Cada cuatro años, cuando hay comicios presidenciales en Estados Unidos, una de las frases que más se suele escuchar es que se trata de “la elección del siglo”. En muchos casos, eso se podía interpretar solo como una exageración en un contexto de campaña, pero en los últimos años, aquellas palabras han ido cobrando un sentido diferente.
La elección de noviembre de 2008, en la que Barack Obama se convirtió en el primer mandatario afroamericano de EE.UU., tuvo una enorme carga de dramatismo, al igual que la de 2012, cuando el demócrata obtuvo la reelección.
A su vez, la de 2016 estuvo marcada por una alta expectación, ya que la candidatura de Hillary Clinton hacía pensar en la inminente llegada de la primera mujer a la Casa Blanca.

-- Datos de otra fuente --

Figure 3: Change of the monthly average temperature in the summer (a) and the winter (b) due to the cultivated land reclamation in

Pero ese pronóstico - avalado por muchos sondeos y medios de comunicación - se desmoronó al confirmarse el triunfo de Donald Trump.
Cuatro largos años han transcurrido desde entonces y tanto Estados Unidos como el resto del mundo han cambiado de manera profunda.

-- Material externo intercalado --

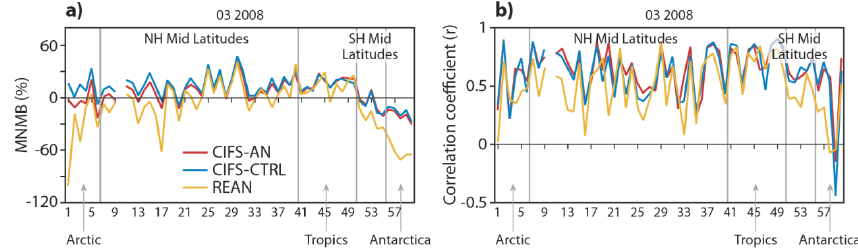
Figure 16. (a) Modified normalized mean biases (MNMBs) in % and (b) correlation coefficients (from daily mean values) for GAW stations during the whole of 2008. The stations are ordered by latitude from north to south. For station numbers see Table S4. CIFS-AN is shown in red, CIFS-CTRL in blue and REAN in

El gobierno de Trump - en el que su hija y yerno son asesores directos del mandatario - redefinió la política exterior de la superpotencia, al desmarcarse del multilateralismo y del rol que EE.UU. había jugado en el equilibrio de poder vigente desde fines de la Segunda Guerra Mundial.
Del mismo modo, Trump ha distanciado a Estados Unidos de aliados históricos como Alemania y Francia (junto con gran parte de la OTAN), mientras que estrechó sus vínculos con figuras como Vladimir Putin y Kim Jong-un.
Trump, además, durante estos años retiró a la superpotencia del acuerdo medioambiental de París, de la Unesco y de la OMS, entre otros acuerdos y organismos, así como del Tratado de Fuerzas Nucleares de Rango Intermedio (firmado en 1987) y del Tratado de Cielos Abiertos (vigente desde 1992).
Eso, sin mencionar la “guerra no declarada” con China, la segunda economía más importante del mundo, potencia nuclear y miembro permanente del Consejo de Seguridad de Naciones Unidas, entre otros aspectos que definen su importancia.
En ese contexto, la pregunta que todos se hacen en estos días es si Trump logrará la reelección o si Joe Biden podrá arrebatarle la presidencia. Y cómo eso podría llevar a EE.UU. y al mundo por un camino diferente (o no).
En términos de política interna, la pandemia - que ha dejado más de 225.000 fallecidos en EE.UU - cambió las estrategias de campaña de ambos candidatos, redujo la tradicional práctica de los encuentros masivos con sus adherentes y dio un perfil diferente a estas elecciones, sobre todo cuando se confirmó que Trump estaba contagiado de covid-19.
Pero incluso sin la peligrosa presencia del virus, estas elecciones estadounidenses han sido más que “atípicas”.
Trump, que durante su primer mandato profundizó la polarización de su país, cuestionó la confiabilidad del voto por correo, propuso cambiar la fecha de la elección y cada vez que le han preguntado si va a reconocer una eventual derrota, ha respondido con evasivas.
Mención aparte merece el primer debate presidencial entre Trump y Biden, a fines del mes pasado, en el que la agresividad del mandatario, así como la imposibilidad de mantener el orden y el formato del programa, dejaron un profundo sentimiento de decepción.
En todo caso, es un hecho que Trump es el síntoma y no la enfermedad. En muchos aspectos él representa el sentir de un Estados Unidos que no es el de las grandes urbes, que durante años ha visto la globalización como una amenaza, que desconfía de la migración, que ha perdido la confianza en las instituciones y que jamás se sintió cómodo con Obama en el Salón Oval.
Por lo mismo, de ganar Joe Biden, sus mayores desafíos serán reconciliar a un país polarizado y reinsertar a Estados Unidos en el sistema político internacional.
Tal vez por eso, en esta oportunidad, hablar de “la elección del siglo” no suene tan exagerado. Es que muchos - dentro y fuera de EE.UU - ven los próximos comicios como un momento realmente clave para la democracia de ese país. Y tienen razón.